• **EXERCISE INSTRUCTIONS**:
From the entries below, transcribe exactly the lines between the line holding "B3TAZ026 BDLL160S6394 YDLL-150S366H" and the line holding "H3TA0800 DLLA124S1001 BDLL150S6705CF", inclusive; skip all other lines.

• **EXCERPTED RECORDS**:
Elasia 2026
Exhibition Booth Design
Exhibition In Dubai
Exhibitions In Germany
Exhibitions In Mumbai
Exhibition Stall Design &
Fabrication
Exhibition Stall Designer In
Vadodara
==
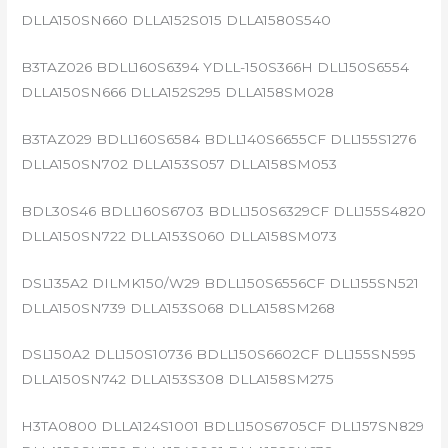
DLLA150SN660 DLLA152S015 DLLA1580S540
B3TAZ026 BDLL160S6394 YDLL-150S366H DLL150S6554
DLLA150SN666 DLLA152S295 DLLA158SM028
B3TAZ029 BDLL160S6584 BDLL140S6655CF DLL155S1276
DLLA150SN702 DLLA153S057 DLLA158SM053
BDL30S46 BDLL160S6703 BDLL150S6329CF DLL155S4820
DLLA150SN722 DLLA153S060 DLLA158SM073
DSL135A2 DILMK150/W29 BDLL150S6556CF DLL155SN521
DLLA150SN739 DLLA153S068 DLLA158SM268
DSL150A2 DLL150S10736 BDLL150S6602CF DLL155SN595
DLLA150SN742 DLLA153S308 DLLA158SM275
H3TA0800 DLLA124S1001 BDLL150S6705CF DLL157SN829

• **SOLUTION TO THIS TASK**:
B3TAZ026 BDLL160S6394 YDLL-150S366H DLL150S6554
DLLA150SN666 DLLA152S295 DLLA158SM028
B3TAZ029 BDLL160S6584 BDLL140S6655CF DLL155S1276
DLLA150SN702 DLLA153S057 DLLA158SM053
BDL30S46 BDLL160S6703 BDLL150S6329CF DLL155S4820
DLLA150SN722 DLLA153S060 DLLA158SM073
DSL135A2 DILMK150/W29 BDLL150S6556CF DLL155SN521
DLLA150SN739 DLLA153S068 DLLA158SM268
DSL150A2 DLL150S10736 BDLL150S6602CF DLL155SN595
DLLA150SN742 DLLA153S308 DLLA158SM275
H3TA0800 DLLA124S1001 BDLL150S6705CF DLL157SN829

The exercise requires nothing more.